§ MR. DARBY GRIFFITH
said, he would beg to ask Mr. Chancellor of the Exchequer whether the plan of uniformity of franchise between Counties and Boroughs is considered by Government to form an essential principle of the proposed Representation of the People Bill, on which the fate of the Bill is to depend; or whether, on the contrary, it is only one of those details which, though forming part of the original suggestions of Government, is to be considered to be open to any alteration or omission in Committee which this House in its wisdom may determine upon?
§ THE CHANCELLOR OF THE EXCHEQUER
Sir, in answering the question of my hon. Friend, I would venture to call the attention of the House to the extremely inconvenient manner in which this Bill to amend the Representation of the People is debated. It is debated, if I may use the expression, wholesale and retail. We have had it treated wholesale for four nights in a debate which has been sustained on both sides with unflagging interest and unfaltering power; and I shall be perfectly ready, when the opportunity shall be afforded to me to vindicate the policy and to explain the intentions of Her Majesty's Government. I must however say, in answer to my hon. Friend, as I have already said in answer to a question from an hon.
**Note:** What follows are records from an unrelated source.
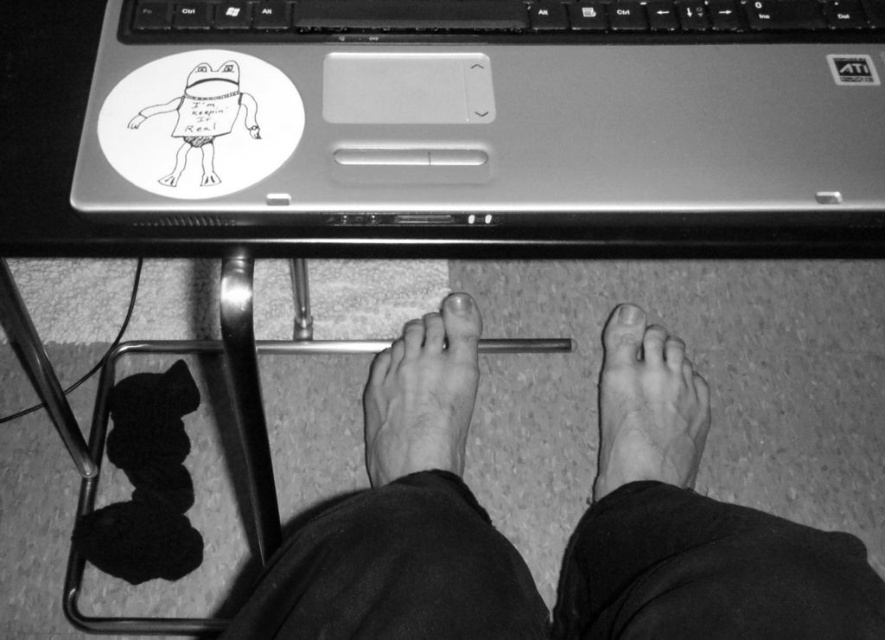
Question: Which object is farther from the camera taking this photo?

Choices:
 (A) dry skin foot at lower center
 (B) metallic silver sticker at upper right
 (C) black plastic keyboard at upper center
 (D) bare skin at center

Answer: (A)

Question: Which object appears closest to the camera in this image?

Choices:
 (A) black plastic keyboard at upper center
 (B) bare skin at center

Answer: (B)

Question: Is hairless skin foot at lower center closer to the viewer compared to metallic silver sticker at upper right?

Choices:
 (A) no
 (B) yes

Answer: (A)

Question: Is bare skin at center to the left of metallic silver sticker at upper right from the viewer's perspective?

Choices:
 (A) yes
 (B) no

Answer: (A)

Question: Does dry skin foot at lower center have a greater width compared to metallic silver sticker at upper right?

Choices:
 (A) yes
 (B) no

Answer: (A)

Question: Which object is positioned closest to the dry skin foot at lower center?

Choices:
 (A) hairless skin foot at lower center
 (B) metallic silver laptop at upper center
 (C) bare skin at center

Answer: (C)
Gentleman on the other side of the House, that I cannot, within the scope of a fair answer, give the information which he desires. Speaking generally, I would say that we have placed before the House a measure which expresses the policy which the Government would recommend. If there are any Gentlemen who think that on the whole the disadvantages of the course which we recommend counterbalance or overweigh 914 its advantages, it will be open to them to vote against the second reading of the Bill. That is the legitimate course. If the Bill goes into Committee I shall, on the part of the Government, listen to any proposition that is made on any Clause, in that spirit of candour which becomes the Government. If the decision at which the Committee arrives on any definite proposition is contrary to the course which the Government has recommended, then it will be open to us to consider that decision, and act in the manner which we think our duty justifies.